# [DOCUMENT EXTRACT]

How to recognize variables that don't affect the output of a program?

Sometimes the value of a variable accessed within the control-flow of a program cannot possibly have any effect on a its output. For example:
global var_1
global var_2
start program hello(var_3, var_4)
if (var_2 < 0) then
save-log-to-disk (var_1, var_3, var_4)
end-if
return ("Hello " + var_3 + ", my name is " + var_1)
end program
Here only var_1 and var_3 have any influence on the output, while var_2 and var_4 are only used for side effects.
Do variables such as var_1 and var_3 have a name in dataflow-theory/compiler-theory?
Which static dataflow analysis techniques can be used to discover them?
References to academic literature on the subject would be particularly appreciated.
The problem that you stated is undecidable in general,
even for the following very narrow special case:
Given a single routine P(x), where x is a parameter of type integer. Is the output of P(x) independent of the value of x, i.e., does
P(0) = P(1) = P(2) = ...?
We can reduce the following still undecidable version of the halting problem to the question above: Given a Turing machine M(), does the program
never stop on the empty input?
I assume that we use a (Turing-complete) language in which we can build a "Turing machine simulator":
Given the program M(), construct this routine:
P(x):
if x == 0:
return 0
Run M() for x steps
if M() has terminated then:
return 1
else:
return 0
Now:
P(0) = P(1) = P(2) = ...
=>
M() does not terminate.
M() does terminate
=> P(x) = 1 for a sufficiently large x
=> P(x) != P(0) = 0
So, it is very difficult for a compiler to decide whether a variable actually does not influence the return value of a routine; in your example, the "side effect routine" might manipulate one of its values (or even loop infinitely, which would most definitely change the return value of the routine ;-)

# [GIVEN INFORMATION]

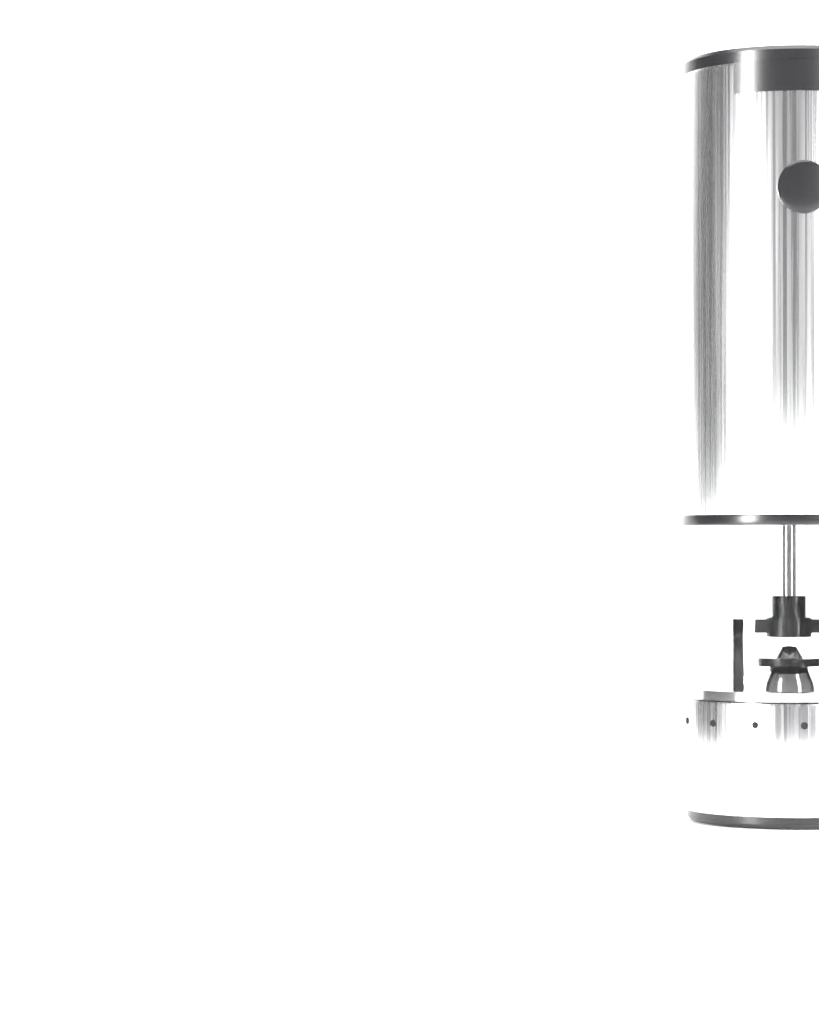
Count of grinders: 1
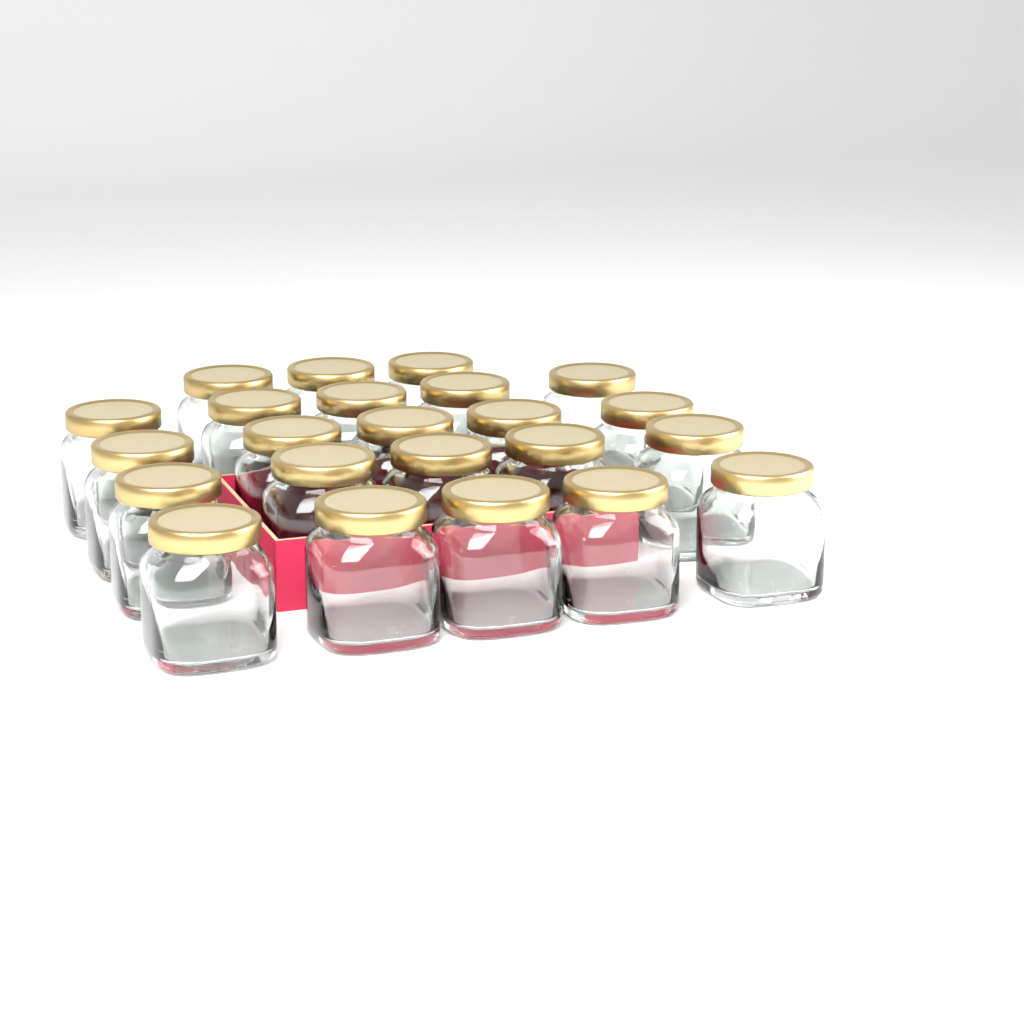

# [YOUR TASKS]
[1] Can you reproduce part of the thread on variables that don't affect a program's output, beginning at the words "Sometimes the value" and stopping after "program hello(var_3, var_4)"?
[2] In the thread on variables that don't affect a program's output, which variables in the example influence the output?

# [TASK-BY-TASK SOLUTIONS]
[1]
Sometimes the value of a variable accessed within the control-flow of a program cannot possibly have any effect on a its output. For example:
global var_1
global var_2
start program hello(var_3, var_4)

[2] var_1 and var_3